I followed the guidelines in the [encoding data for htm] (Encoding Data for HTM Systems) and encoding the pixel levels in each of the Blue,Green,Red Channels with w=50 and n=1000. Here is the python code for generate the feature vector: cv2.resize(image, (32,32).flatten()
I trained it on cats and dogs image samples and as suggested in the paper, v = int(pixel/256*1000) -> value bit
I set the value bit -> value + w bit and get recommended sparsity (<5%),
To make predictions I compare a new image against by or ing against the SDRs and taking a Jaccard i.e. and_bits.count(1)/or_bits.count(1), where and_bits = query_sdr & ref_sdr
however the prediction results are less than thrilling.
Am I doing this correctly? I seem to have followed the instructions, but no dice
Can anyone help?
Would it be fair to say your data is not temporal in nature? If so, are you using only the spatial pooler SDR as opposed to the sequence memory SDR? Sequence memory representations are unlikely to be useful for computer-vision-style single-image classification where there is no meaningful time dimension.

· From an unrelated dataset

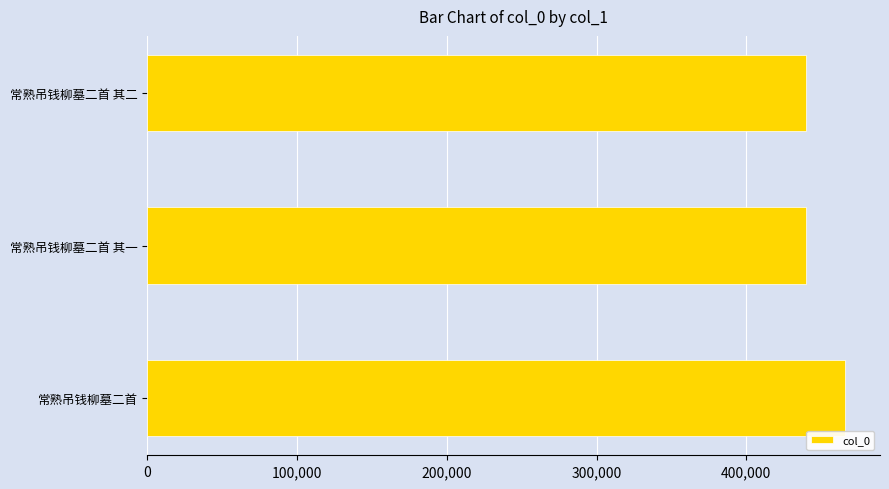

What is the change in value from 常熟吊钱柳墓二首 to 常熟吊钱柳墓二首 其二?

-25914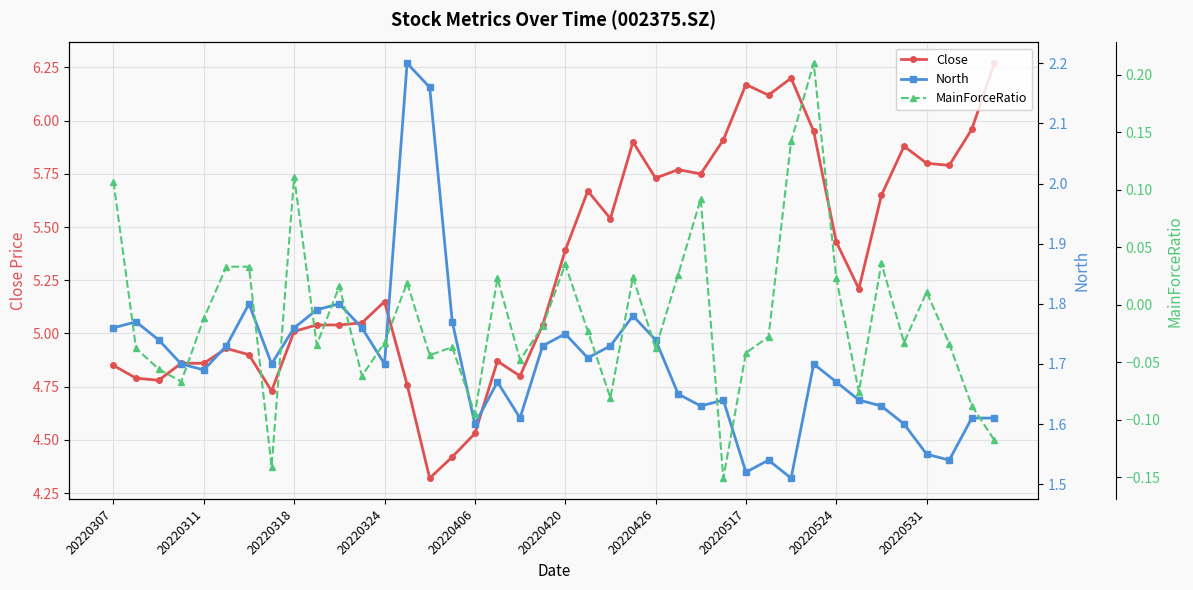

How many lines are shown in the chart?

3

If the data is not temporal in nature, HTM may not be quite the right fit for this problem, because HTM is about modelling temporal sequences.
Assuming a sequential version of this problem such as video analysis however, the encoding also strikes me as an issue. I’m assuming you’re doing this according to the following section in the paper:
"8. Encoding Multiple Values
Some applications require multiple values to be
encoded for a single HTM model. The separate values
can be encoded on their own and then concatenated to
form the combined encoding."
If you have 32x32x3 feature vectors where each feature is encoded by 1000 bits, that’s a 3072000-bit input vector? If so, that is probably far too large an input space to learn to classify high level images like dogs and cats, unless you have millions of training samples.
My work involves images, and I’ve found the encoding to be the most important step. The problem with images is that they’re so high-dimensional, the system would need an enormous amount of training data to learn anything useful. So I usually encode images by preprocessing with a standard sparse coding mechanism, like a bank of Gabor filters.
Thanks @jakebruce, I was concerned about the lakc of temporality. But noticed that nuPic Vision had static image encoders. However, it might be possible to add temporality by rotating the image and saving the encodings therein.
Yes indeed I am following the above approach of “extending” bitarrays to form a combined encoding. Thanks for the suggestion of using a Gabor bank, have you tried using any of the convolution approaches that are in vogue now?
Are you able to share any of your approaches (code/papers) so us newbies can learn?
Thanks again for responding!
I agree with Matt; temporality is the single relevant question.
But just to answer your question about convolution: yes. The right way to do image classification right now is convolutional neural networks. You can use a pre-trained network like VGG-net and get very nice feature vectors by looking at the intermediate layer representations, and you can binarize these and/or take the top 2% which makes a very good sparse encoding. Gabor filters are just the simplest version of this (the lowest layer of a CNN usually learns Gabor-like filters).
This is not limited to HTM, but these features do work very well as an image encoder for HTM.